Pedrinho, Júlia e Anna Beatriz, filhos de Vãnia, e o marido, Jarismar, morreram no dia do acidente, na véspera do Natal de 2010. Rayran, o primogênito, resistiu 15 dias no hospital (Bruno Peres/CB/DA Press)
Pedrinho, Júlia e Anna Beatriz, filhos de Vãnia, e o marido, Jarismar, morreram no dia do acidente, na véspera do Natal de 2010. Rayran, o primogênito, resistiu 15 dias no hospital     
 
Trechos do livro
Pérolas no asfalto, de Vânia Borges de Carvalho

“Filhos amados, mamãe tem feito um esforço incalculável para lembrá-los sem prantos de choro, mas é humanamente impossível...choro, choro muito a ausência de suas presenças. Em meu travesseiro encharco de lágrimas sofridas e no mesmo instante sinto o amparo do Altíssimo e a calmaria toma conta do meu ser, como a bonança trazendo brisas, após um longo vendaval.”

“Eles partiram para uma viagem nada programada em dias, meses, anos anteriores... Viagem a qual todos nós faremos, mas que, na maioria das vezes somos pegos de surpresa, sem avisos prévios...será?! Saibamos nos silenciar, amiúde, para ouvirmos a voz do Pai a nos perguntar: Filho, está preparado? E prontamente, se exercitarmos as suas lições, Lhe responderemos que sim; carregando em nossa bagagem somente as preciosidades da alma. Tenha cautela e vasculhe na sua consciência se as Leis de Deus foram bem empregadas enquanto esteve na universidade da vida, essas sim terão enorme peso, enquanto encarnados, e quando retornarmos vitoriosos à casa do Pai!”

“Lembro-me que em determinado momento do percurso, meu esposo abriu praticamente todo o vidro do seu lado, visto que o ar condicionado estava desligado...e mais uma vez a Espiritualidade já preparava todo o cenário daquela manhã que imaginávamos ser inesquecível, tornando-se, mais à frente, fatídica e inimaginável. A morte não é uma fatalidade, nem tão pouco uma casualidade, se apresenta no momento e na hora que aprouver ao Pai chamar os seus filhos para o retorno à pátria espiritual, e assim se fez: ali, naquele momento, já estava nos planos divinos virar-me e falar ao meu esposo que ele retornasse: naquele retorno deixamos os nossos sonhos, a nossa história inesquecível embalada por lindos rebentos que fortaleceram com alegria a família abençoada que o criador nos presenteou...Uma pancada violenta abateu de uma vez os entes mais amados de toda a minha vida.”

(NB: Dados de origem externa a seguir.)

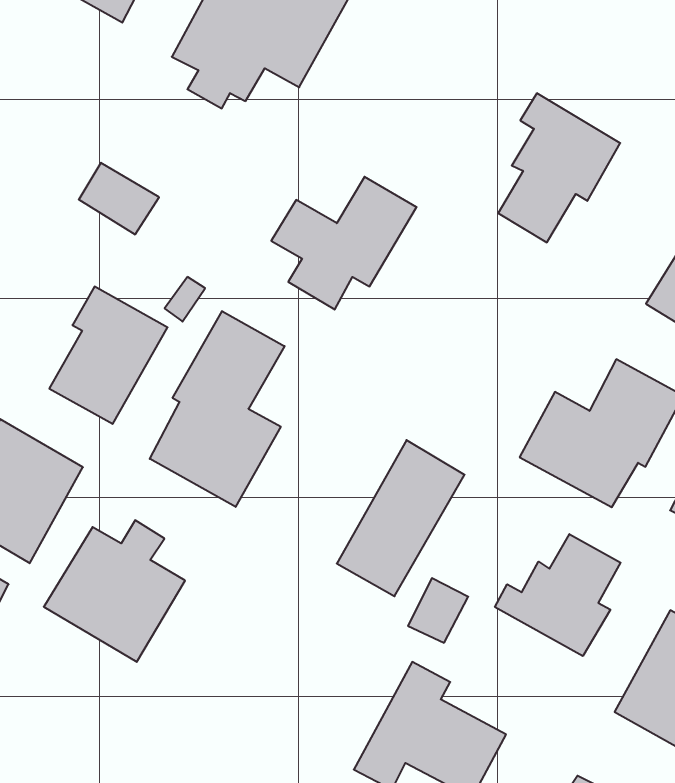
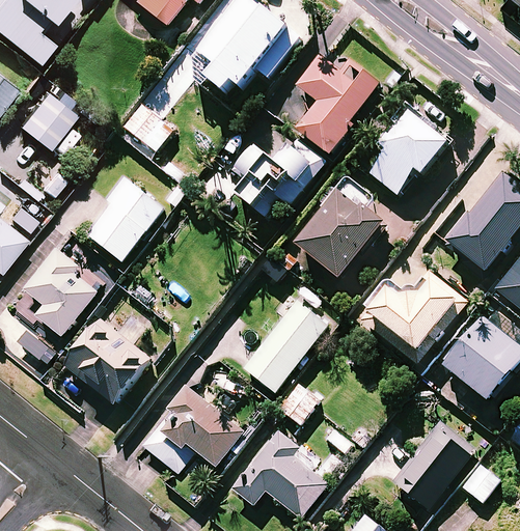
building: none -> [295,56,380,155]
building: none -> [298,173,382,277]
building: [150,311,285,507] -> none
building: [495,534,621,656] -> none
building: none -> [140,386,241,471]

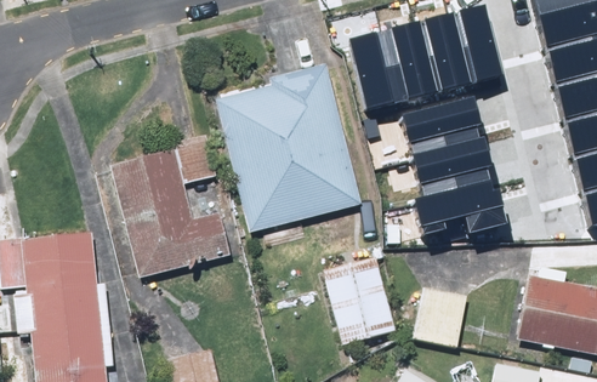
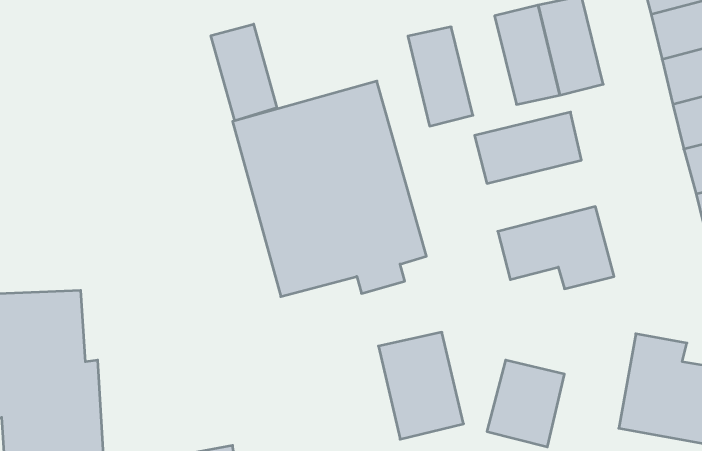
building: [382,16,433,93] -> none
building: none -> [211,24,277,121]
building: [410,129,495,184] -> none
building: [102,146,227,283] -> none

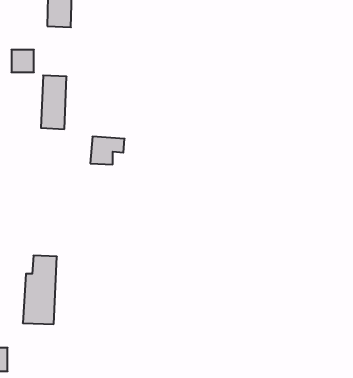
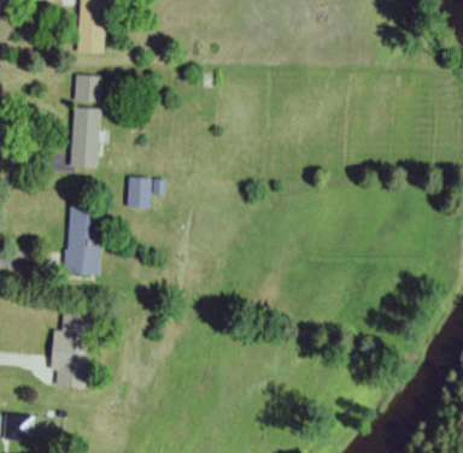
building: [11,50,34,72] -> [76,77,101,102]
building: none -> [64,204,98,276]

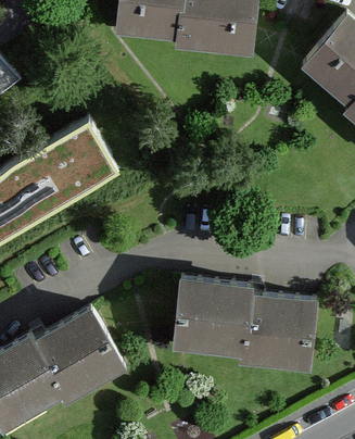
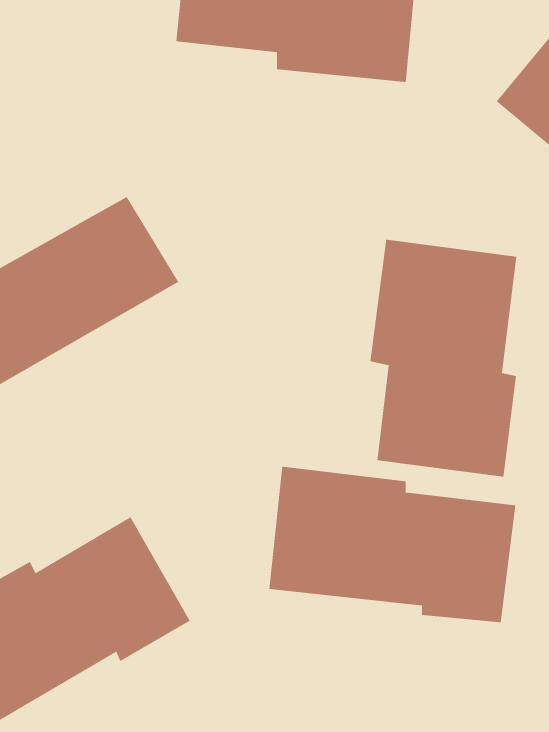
building: none -> [370,239,517,477]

“Foram dias inumeráveis de retornos ao ambulatório para os curativos que se faziam necessários. Submeti-me a cirurgias reparadoras, ao uso de malhas extremamente apertadas, no intuito de prevenir o surgimento de queloides, fisioterapias para reaprender a andar; lembrando que, ao receber alta, eu fiz uso da cadeira de rodas — as idas ao hospital eram sacrificantes ao meu irmão Kim e vizinhos que precisavam reunir força braçal para descer 47 degraus comigo. Quanto receio senti de cair do terceiro andar e rolar escadas abaixo. Meu Deus! E hoje, superados tantos medos, me vejo e me surpreendo com atitudes que outrora não me via tomando. É verdade...a vida nos apresenta tantas oportunidades e habilidades, que muitas vezes nos achamos incapazes de desenvolver e, quando menos esperamos, os talentos divinos nos são oferecidos gratuitamente e urge o tempo que precisamos fazer uso e os desenvolvermos com destreza e satisfação próprias.”